Module kernel_profile

Module kernel_profile 

Source
Expand description

Per-command-buffer GPU timing accumulator for kernel-level profiling.

Hf2q’s HF2Q_DECODE_PROFILE=1 instrumentation tracks CPU-side wall clock per layer phase, but does not attribute time to specific GPU kernel dispatches. The MoE dwq46 0.93× decode parity gap residual (per ADR-012 §Optimize / Task #15) cannot be localized further without per-cb (or per-dispatch) GPU timing.

This module exposes a thread-safe accumulator keyed by string label. Each labeled commit_and_wait records the cb’s GPU wall-clock (MTLCommandBuffer.GPUEndTime - GPUStartTime). At decode end, dump() produces a sorted breakdown showing which labeled cb contributed the most GPU time per token.

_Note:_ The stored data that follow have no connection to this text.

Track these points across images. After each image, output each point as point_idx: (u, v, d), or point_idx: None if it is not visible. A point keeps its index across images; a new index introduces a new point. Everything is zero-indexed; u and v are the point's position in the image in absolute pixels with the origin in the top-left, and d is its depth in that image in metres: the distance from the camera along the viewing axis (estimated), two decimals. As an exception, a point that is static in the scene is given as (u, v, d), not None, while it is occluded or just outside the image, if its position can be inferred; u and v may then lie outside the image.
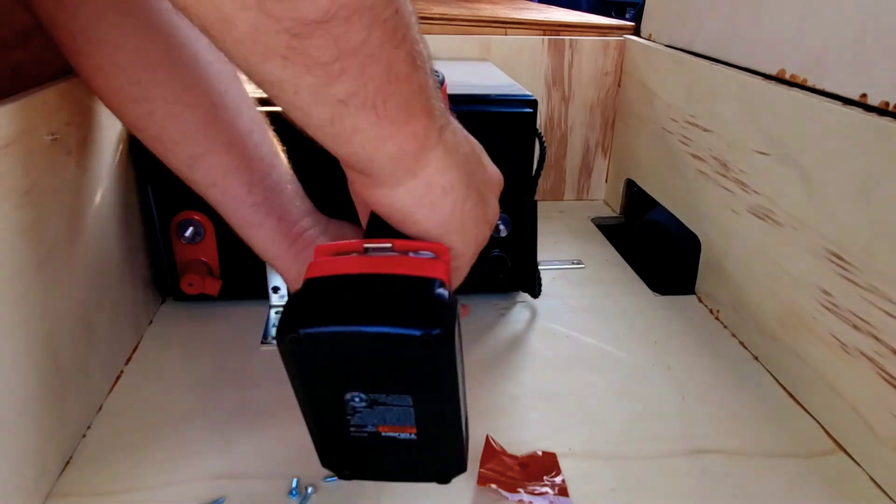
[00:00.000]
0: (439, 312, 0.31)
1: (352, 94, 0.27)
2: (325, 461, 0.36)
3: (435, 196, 0.32)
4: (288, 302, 0.32)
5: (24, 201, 0.36)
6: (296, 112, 0.28)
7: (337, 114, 0.27)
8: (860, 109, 0.42)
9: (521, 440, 0.43)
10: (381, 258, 0.33)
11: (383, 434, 0.34)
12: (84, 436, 0.43)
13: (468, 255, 0.35)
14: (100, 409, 0.45)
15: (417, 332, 0.30)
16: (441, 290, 0.32)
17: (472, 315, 0.58)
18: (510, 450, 0.42)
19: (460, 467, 0.37)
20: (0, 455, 0.33)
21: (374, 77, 0.27)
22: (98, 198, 0.46)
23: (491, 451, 0.41)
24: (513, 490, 0.38)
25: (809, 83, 0.48)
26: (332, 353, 0.31)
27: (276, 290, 0.57)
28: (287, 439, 0.43)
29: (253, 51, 0.25)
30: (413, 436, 0.34)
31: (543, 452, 0.42)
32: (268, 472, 0.40)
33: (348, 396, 0.32)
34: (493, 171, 0.37)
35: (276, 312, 0.57)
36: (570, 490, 0.39)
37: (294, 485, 0.39)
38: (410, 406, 0.33)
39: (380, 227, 0.35)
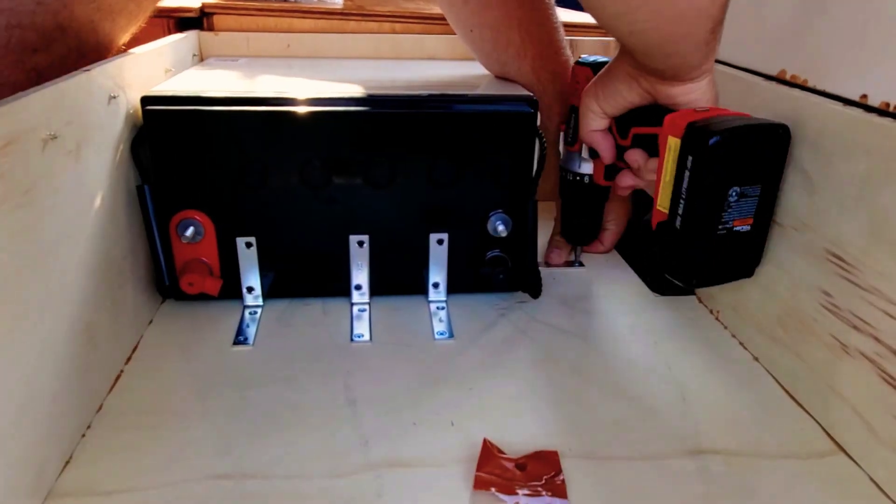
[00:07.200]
0: (775, 123, 0.46)
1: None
2: (678, 269, 0.49)
3: (708, 83, 0.48)
4: (688, 128, 0.45)
5: (24, 200, 0.36)
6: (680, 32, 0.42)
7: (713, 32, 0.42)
8: (861, 110, 0.42)
9: (520, 440, 0.43)
10: (709, 111, 0.46)
11: (735, 228, 0.46)
12: (83, 435, 0.43)
13: None
14: (99, 408, 0.45)
15: (779, 127, 0.46)
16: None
17: (471, 315, 0.58)
18: (509, 450, 0.42)
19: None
20: (-1, 454, 0.33)
21: None
22: (98, 197, 0.46)
23: (488, 453, 0.41)
24: (511, 492, 0.38)
25: (810, 84, 0.48)
26: (733, 151, 0.44)
27: (250, 289, 0.57)
28: (287, 439, 0.43)
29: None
30: (748, 227, 0.47)
31: (544, 451, 0.42)
32: (268, 471, 0.40)
33: (731, 192, 0.45)
34: None
35: (251, 312, 0.57)
36: (568, 490, 0.39)
37: None
38: (758, 196, 0.46)
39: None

Per-DISPATCH timing (using MTLCounterSampleBuffer.sampleCounters) is a separate Metal API surface deferred to a future ADR; this module establishes the per-CB ground truth first.

Structs§

ProfileEntry
Per-label accumulator entry.

Functions§

dump
Dump the profile table sorted by descending total_ns.
is_enabled
Whether per-CB profiling is enabled via MLX_PROFILE_CB=1.
record
Record a labeled GPU duration.
reset
Reset the profile table. Typically called at start of decode.